Of course, there are always exceptions. I’ll get to that in a moment.

What this comes back to pretty quickly is the need for Information Lifecycle Protection. End users and the business overall are typically not interested in data – they’re interested in information. They don’t care, as such, about the backup of /u01/app/oracle/data/CORPTAX/data01.dbf – they care about the corporate tax database. That, of course, means that the IT group and the business need to build service level agreements around business functions, not servers and storage. As ITIL teaches, the agreements about networks, storage, servers, etc., come in the form of operational level agreements between the segments of IT.

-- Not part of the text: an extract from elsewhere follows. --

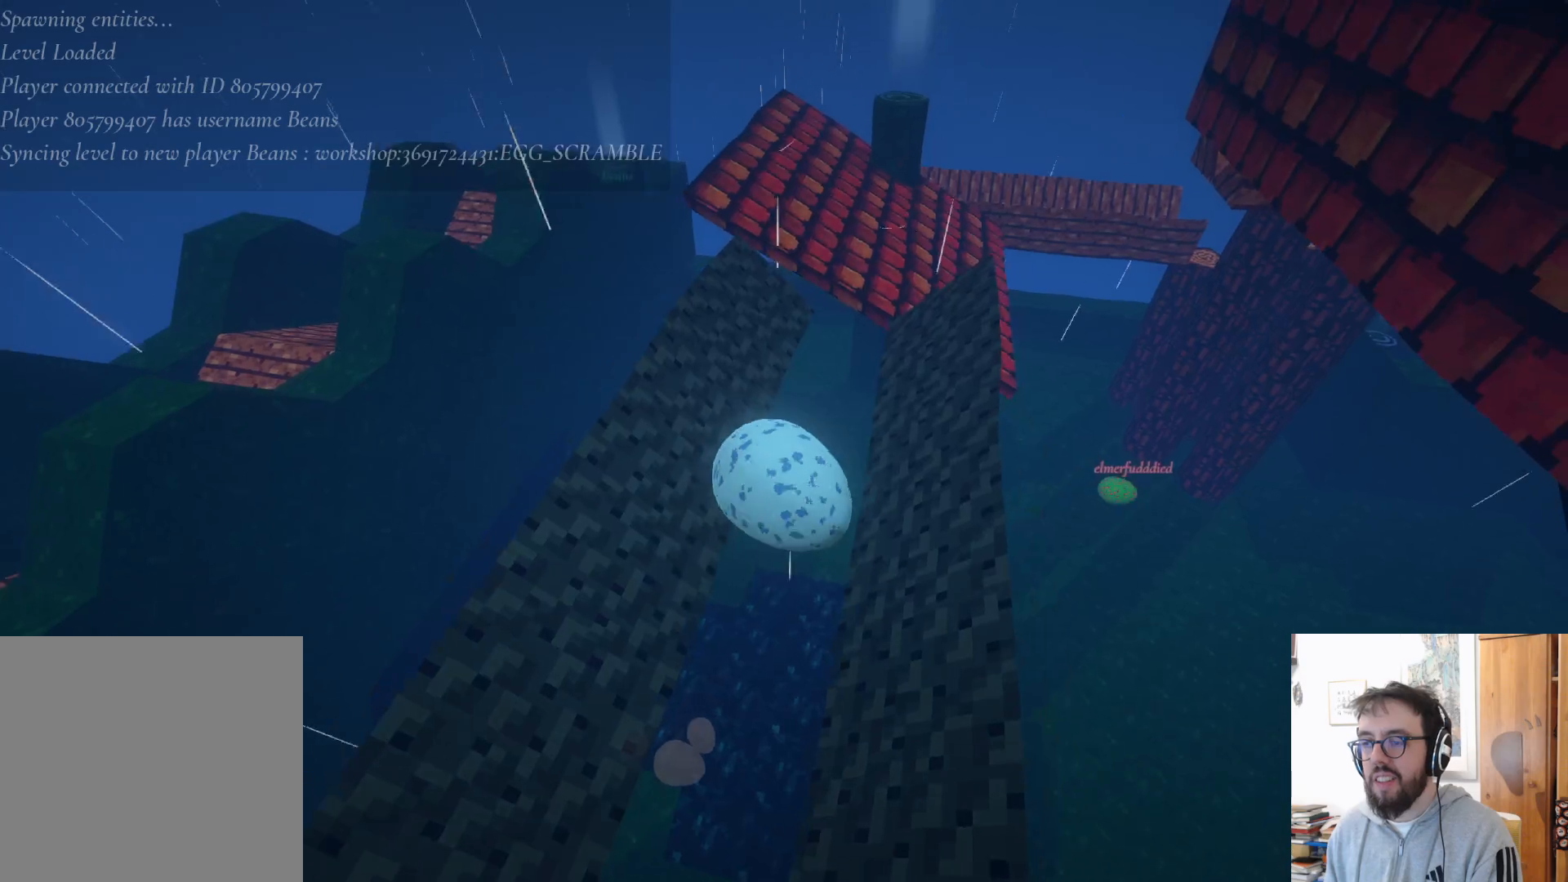
{"buttons": [], "left_stick": "up-right", "right_stick": "center", "events": [[250, "A", "up"], [467, "left_stick", "up-right"]]}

Ironically, years before studying ITIL, it’s something I covered in my book in the notion of establishing system dependency maps:

System Maps

(In the diagram, the number in parentheses beside a server or function is it’s reference number; D:X means that it depends on the nominated referenced server/function X.)

What all this boils down to is the criticality of one particular activity when preparing an Information Lifecycle Protection system within an organisation: Data classification. (That of course is where you should catch any of those exceptions I was talking about before.)

In order to properly back something up with the appropriate level of protection and urgency, you need to know what it is.

Or, as Stephen Manley said the other day:

OH at Starbucks – 3 page essay ending with ‘I now have 5 pairs of pants, not 2. That’s 3 more.’ Some data may not need to be protected.

Some data may not need to be protected. Couldn’t have said it better myself. Of course, I do also say that it’s better to backup a little bit too much data than not enough, but that’s not something you should see as carte blanche to just backup everything in your environment at all times, regardless of what it is.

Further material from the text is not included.